曽我氏と、曽我氏の教えを受けた山中氏がともに目指すのは、農産物としてのワイン。特別な技術や道具を使って醸すのではなく、ブドウ生産者が真似できるようなワイン。それは決して雑につくるというのではなく、農産物のように自然や環境に任せながらつくるということ。
「町中のブドウ農家が、見様見真似でワインづくりに挑戦してほしい。そこからさらにおいしいワインが生まれてくる」
曽我氏はワインづくりやワインの未来を熱く語りながら、そう話します。
「プラタンクにブドウを房ごと入れて、農作業が落ち着いたらプレス。そこから自然発酵でワインはできます。テクニックはその先の話」
そう語る山中氏も思うことは同じ。余市がつくるワイン、余市だからできるワイン。余市が誇る二人の醸造家は、そんなワインが世界を席巻する日を夢見ています。
まだ見ぬ余市と出会う旅 ゲストたちが共通して感じた、余市のさらなる将来性。
農産物の話が続きましたが、日本海に面した余市町は当然、海産物も豊富。ワインやフルーツのイメージが強いかもしれませんが、実は余市町は新鮮なウニを塩水とともにパック詰めする「塩水ウニ」の発祥の地。古くからニシン漁が盛んで、豊富に揚がる魚介を無駄にしないために同時に発展した保存方法のひとつとして、「塩水ウニ」が考案されたのです。
そんな余市の魚介の実力を確認すべく、ランチに向かったのは『うに専門店 世壱屋』。さまざまなウニを食べ比べられる丼はその大迫力のボリュームだけでなく、繊細で甘み豊かな味わいでもゲストたちを驚かせました。
一行の最後の目的地は、余市の象徴でもある『ニッカウヰスキー余市蒸溜所』。いまも現役で稼働するウイスキー生産の現場であり、同社の理念を伝える大切な場。“日本のスコットランド”とも称される余市の自然、初代・竹鶴政孝がこの地を選んだ理由、ウイスキーづくりにかけた思い。重要文化財である蒸溜所を歩きながらゲストたちは改めて余市の魅力に感じ入っていました。

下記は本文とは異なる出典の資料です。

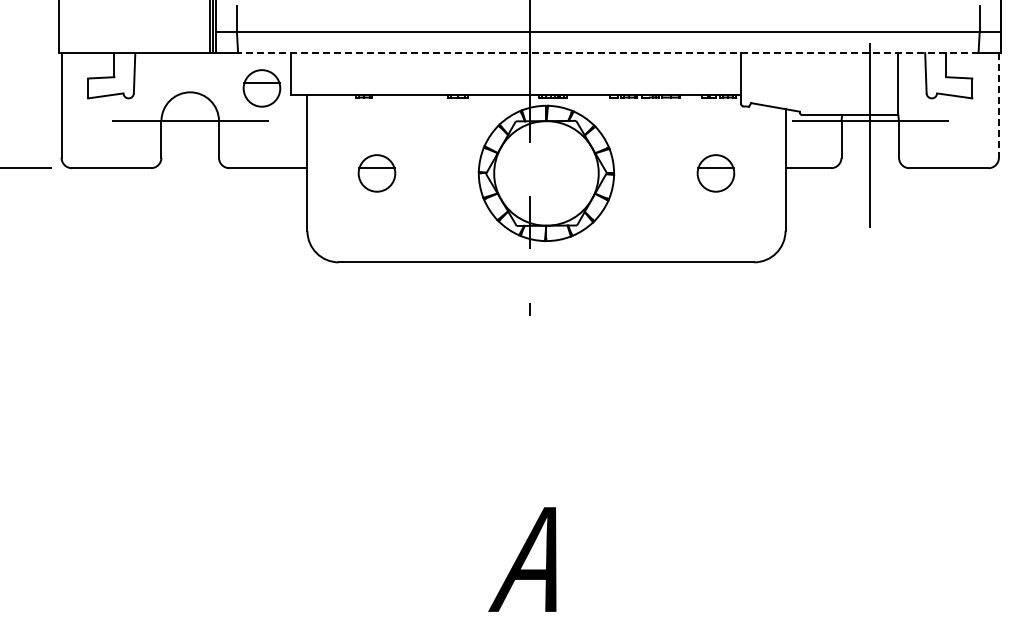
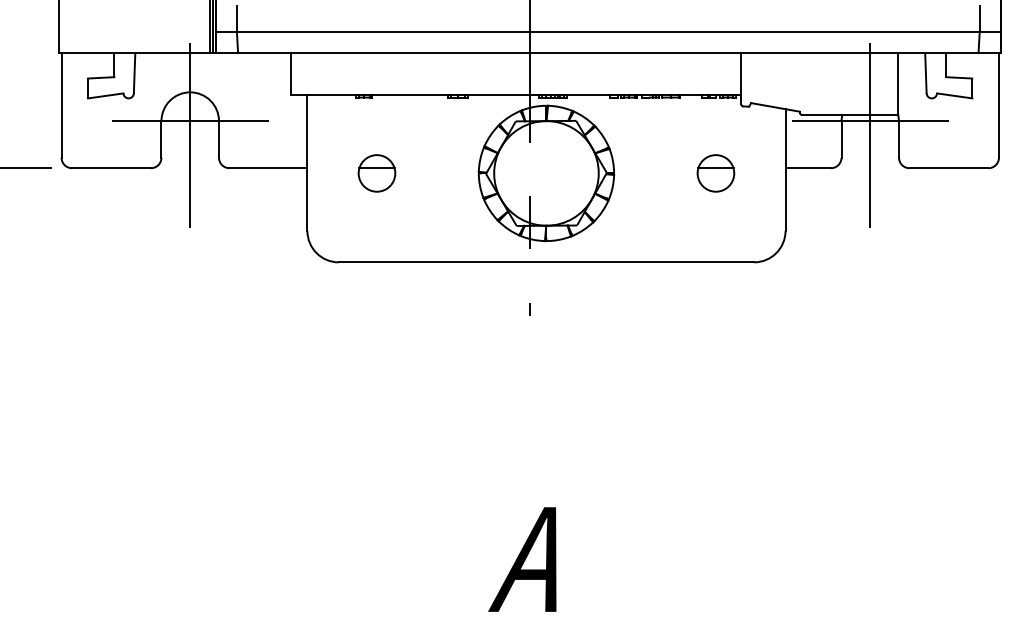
line at (607, 53): dashed -> solid
part at (261, 88): present -> none
line at (998, 105): dashed -> solid
line at (190, 134): none -> present
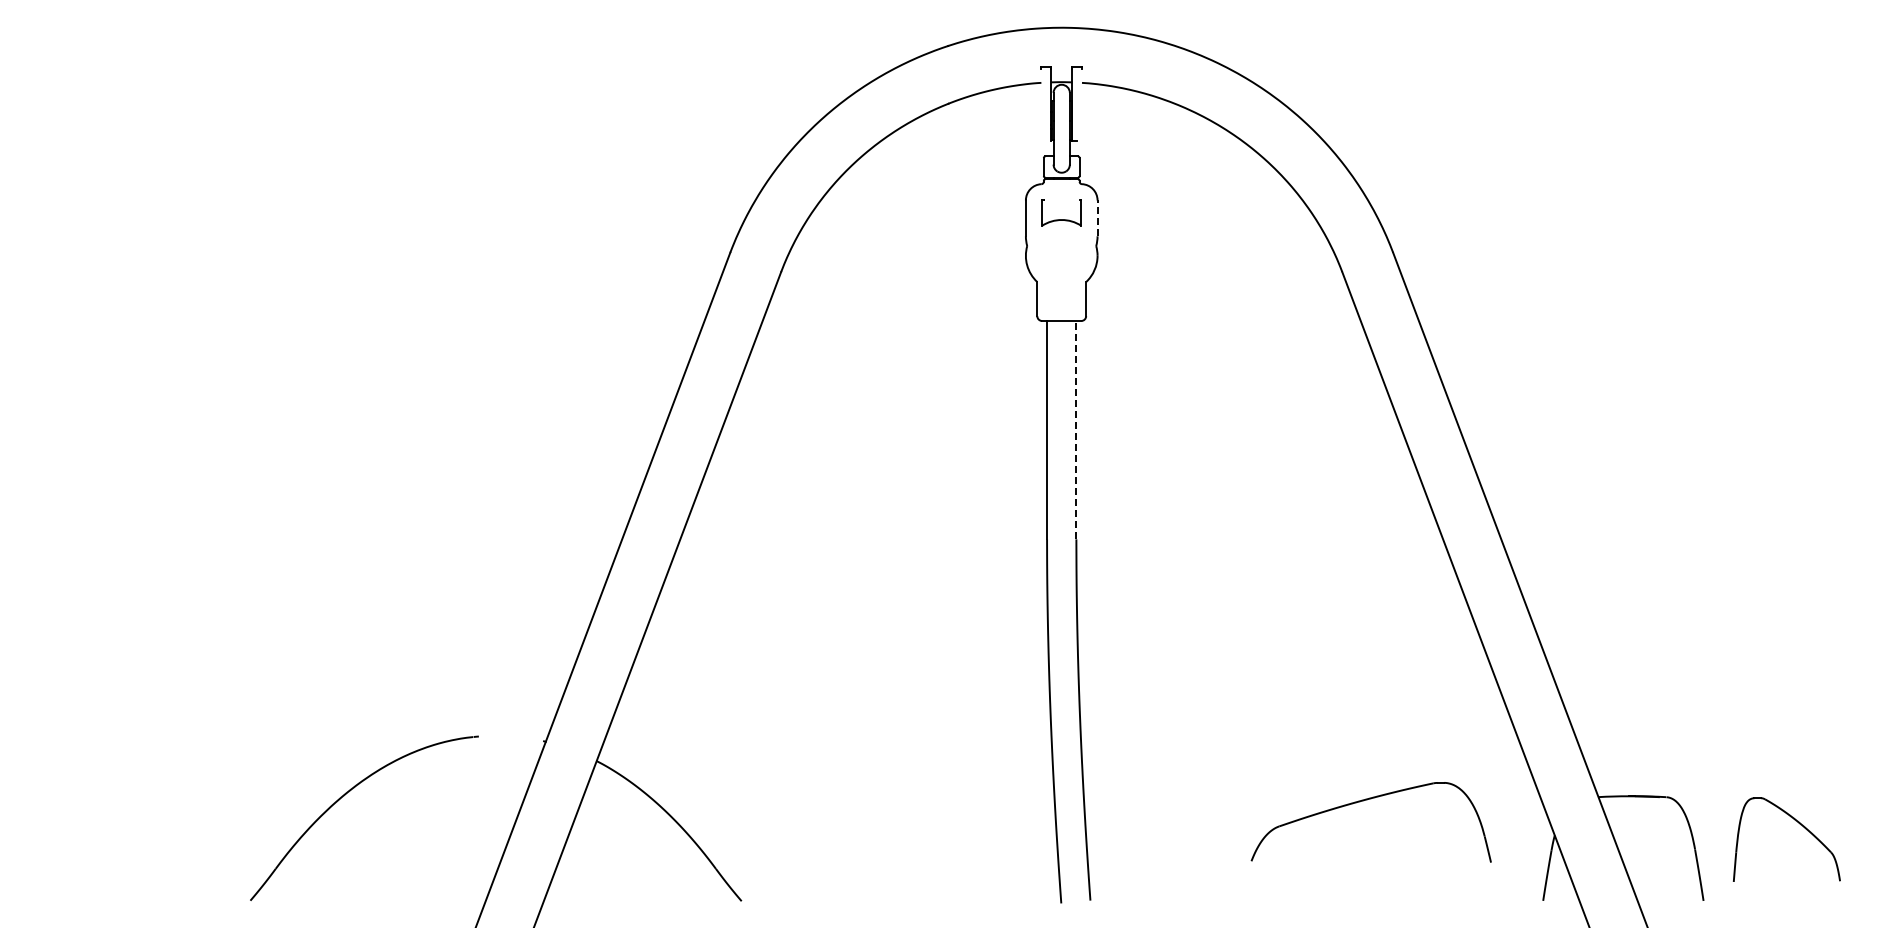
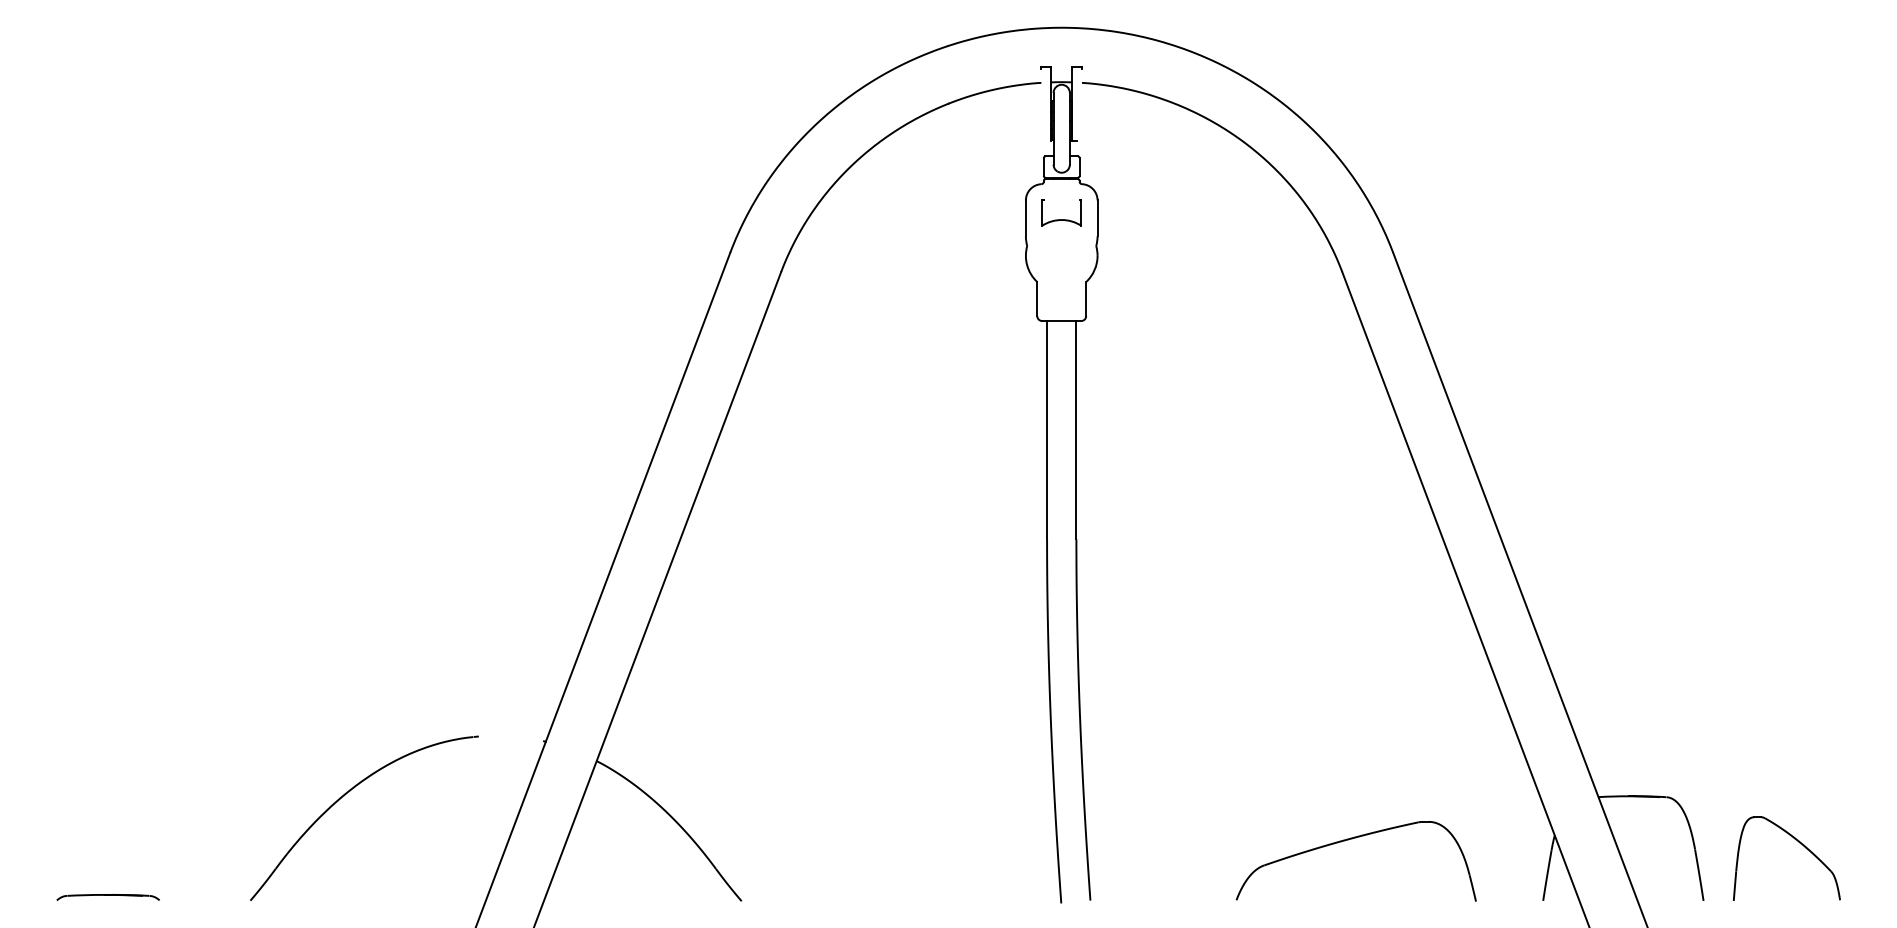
line at (1097, 218): dashed -> solid
line at (1076, 429): dashed -> solid
part at (1363, 801) position: (1363, 801) -> (1348, 840)
part at (1800, 825) position: (1800, 825) -> (1800, 844)
part at (107, 897): none -> present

「人と自然と食がうまく繋がっている町。さらに新しいもの、未知のものを受け入れる気概もある。現状も良い町ですが、さらなる未来を感じることができる町です」
ツアーに参加した本田直之氏は2日間を振り返り、そう話しました。二人のシェフやインバウンドのプロフェッショナルも、同じように「さらなる将来性」に言及しました。これほどの魅力あふれる余市ですが、まだここはスタートライン。これから年を重ねるごとに、さらなる魅力と見どころが増していくことを予感しているようでした。